Work to complete: Reproduce word for word the lines of the data that run from the line containing "order: Celastrales" through the line containing "family: Zygophyllaceae", with both of those lines included.

Saved data entries:
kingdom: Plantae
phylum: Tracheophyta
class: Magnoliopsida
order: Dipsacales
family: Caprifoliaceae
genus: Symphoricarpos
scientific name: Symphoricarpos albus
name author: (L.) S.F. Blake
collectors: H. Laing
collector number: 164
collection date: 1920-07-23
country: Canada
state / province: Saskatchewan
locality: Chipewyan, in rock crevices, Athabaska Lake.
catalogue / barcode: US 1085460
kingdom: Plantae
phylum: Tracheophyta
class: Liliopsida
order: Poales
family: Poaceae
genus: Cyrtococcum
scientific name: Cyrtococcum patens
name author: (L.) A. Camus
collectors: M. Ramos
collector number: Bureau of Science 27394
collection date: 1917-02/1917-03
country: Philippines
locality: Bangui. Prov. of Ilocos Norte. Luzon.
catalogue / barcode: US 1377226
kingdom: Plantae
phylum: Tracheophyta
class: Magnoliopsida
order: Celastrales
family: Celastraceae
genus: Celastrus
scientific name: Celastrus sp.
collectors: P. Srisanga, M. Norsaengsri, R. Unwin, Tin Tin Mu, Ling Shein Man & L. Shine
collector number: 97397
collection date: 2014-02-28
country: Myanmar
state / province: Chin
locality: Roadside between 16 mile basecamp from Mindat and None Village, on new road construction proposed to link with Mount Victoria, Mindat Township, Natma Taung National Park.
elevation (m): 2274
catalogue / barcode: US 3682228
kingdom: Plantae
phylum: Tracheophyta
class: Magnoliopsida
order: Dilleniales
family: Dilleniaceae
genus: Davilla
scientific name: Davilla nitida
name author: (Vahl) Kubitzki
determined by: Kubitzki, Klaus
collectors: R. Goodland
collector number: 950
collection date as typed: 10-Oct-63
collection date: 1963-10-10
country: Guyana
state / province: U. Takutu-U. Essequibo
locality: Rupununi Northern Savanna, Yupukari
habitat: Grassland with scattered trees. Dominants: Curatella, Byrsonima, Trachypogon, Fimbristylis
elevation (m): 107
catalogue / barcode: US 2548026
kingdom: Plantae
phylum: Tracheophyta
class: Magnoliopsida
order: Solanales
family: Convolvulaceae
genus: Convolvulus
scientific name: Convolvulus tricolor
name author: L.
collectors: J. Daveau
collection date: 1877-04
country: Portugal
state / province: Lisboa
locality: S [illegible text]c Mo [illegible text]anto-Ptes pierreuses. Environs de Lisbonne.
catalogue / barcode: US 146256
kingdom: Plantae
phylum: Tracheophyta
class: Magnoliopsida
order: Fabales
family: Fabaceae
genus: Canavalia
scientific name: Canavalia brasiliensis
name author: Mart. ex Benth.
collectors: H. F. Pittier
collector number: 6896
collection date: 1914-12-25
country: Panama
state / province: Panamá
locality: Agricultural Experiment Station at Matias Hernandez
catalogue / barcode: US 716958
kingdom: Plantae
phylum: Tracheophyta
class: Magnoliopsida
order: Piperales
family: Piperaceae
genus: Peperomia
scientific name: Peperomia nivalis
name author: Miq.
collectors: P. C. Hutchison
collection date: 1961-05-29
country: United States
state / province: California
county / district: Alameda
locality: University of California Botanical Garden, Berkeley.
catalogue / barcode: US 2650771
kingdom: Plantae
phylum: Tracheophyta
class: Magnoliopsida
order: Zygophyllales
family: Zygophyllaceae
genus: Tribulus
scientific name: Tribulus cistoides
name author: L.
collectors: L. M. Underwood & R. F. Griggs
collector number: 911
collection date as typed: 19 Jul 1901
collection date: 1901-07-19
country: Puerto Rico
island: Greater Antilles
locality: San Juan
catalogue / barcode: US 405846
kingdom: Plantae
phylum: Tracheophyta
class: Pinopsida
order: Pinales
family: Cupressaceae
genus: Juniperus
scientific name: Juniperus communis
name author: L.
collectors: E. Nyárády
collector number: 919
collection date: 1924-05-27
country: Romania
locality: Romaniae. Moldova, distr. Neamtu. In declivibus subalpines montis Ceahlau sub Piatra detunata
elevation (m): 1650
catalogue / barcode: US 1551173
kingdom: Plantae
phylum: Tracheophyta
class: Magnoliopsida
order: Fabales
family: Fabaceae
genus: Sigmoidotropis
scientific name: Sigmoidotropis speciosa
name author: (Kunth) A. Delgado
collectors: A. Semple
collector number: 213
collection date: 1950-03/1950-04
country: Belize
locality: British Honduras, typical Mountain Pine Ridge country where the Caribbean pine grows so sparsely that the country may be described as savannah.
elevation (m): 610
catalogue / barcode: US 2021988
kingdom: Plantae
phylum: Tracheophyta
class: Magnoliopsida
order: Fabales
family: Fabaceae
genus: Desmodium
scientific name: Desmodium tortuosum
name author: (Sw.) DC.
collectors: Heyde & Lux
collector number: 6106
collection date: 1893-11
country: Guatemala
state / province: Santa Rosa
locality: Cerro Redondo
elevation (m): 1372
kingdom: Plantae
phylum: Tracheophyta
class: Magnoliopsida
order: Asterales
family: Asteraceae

Answer below:
order: Celastrales
family: Celastraceae
genus: Celastrus
scientific name: Celastrus sp.
collectors: P. Srisanga, M. Norsaengsri, R. Unwin, Tin Tin Mu, Ling Shein Man & L. Shine
collector number: 97397
collection date: 2014-02-28
country: Myanmar
state / province: Chin
locality: Roadside between 16 mile basecamp from Mindat and None Village, on new road construction proposed to link with Mount Victoria, Mindat Township, Natma Taung National Park.
elevation (m): 2274
catalogue / barcode: US 3682228
kingdom: Plantae
phylum: Tracheophyta
class: Magnoliopsida
order: Dilleniales
family: Dilleniaceae
genus: Davilla
scientific name: Davilla nitida
name author: (Vahl) Kubitzki
determined by: Kubitzki, Klaus
collectors: R. Goodland
collector number: 950
collection date as typed: 10-Oct-63
collection date: 1963-10-10
country: Guyana
state / province: U. Takutu-U. Essequibo
locality: Rupununi Northern Savanna, Yupukari
habitat: Grassland with scattered trees. Dominants: Curatella, Byrsonima, Trachypogon, Fimbristylis
elevation (m): 107
catalogue / barcode: US 2548026
kingdom: Plantae
phylum: Tracheophyta
class: Magnoliopsida
order: Solanales
family: Convolvulaceae
genus: Convolvulus
scientific name: Convolvulus tricolor
name author: L.
collectors: J. Daveau
collection date: 1877-04
country: Portugal
state / province: Lisboa
locality: S [illegible text]c Mo [illegible text]anto-Ptes pierreuses. Environs de Lisbonne.
catalogue / barcode: US 146256
kingdom: Plantae
phylum: Tracheophyta
class: Magnoliopsida
order: Fabales
family: Fabaceae
genus: Canavalia
scientific name: Canavalia brasiliensis
name author: Mart. ex Benth.
collectors: H. F. Pittier
collector number: 6896
collection date: 1914-12-25
country: Panama
state / province: Panamá
locality: Agricultural Experiment Station at Matias Hernandez
catalogue / barcode: US 716958
kingdom: Plantae
phylum: Tracheophyta
class: Magnoliopsida
order: Piperales
family: Piperaceae
genus: Peperomia
scientific name: Peperomia nivalis
name author: Miq.
collectors: P. C. Hutchison
collection date: 1961-05-29
country: United States
state / province: California
county / district: Alameda
locality: University of California Botanical Garden, Berkeley.
catalogue / barcode: US 2650771
kingdom: Plantae
phylum: Tracheophyta
class: Magnoliopsida
order: Zygophyllales
family: Zygophyllaceae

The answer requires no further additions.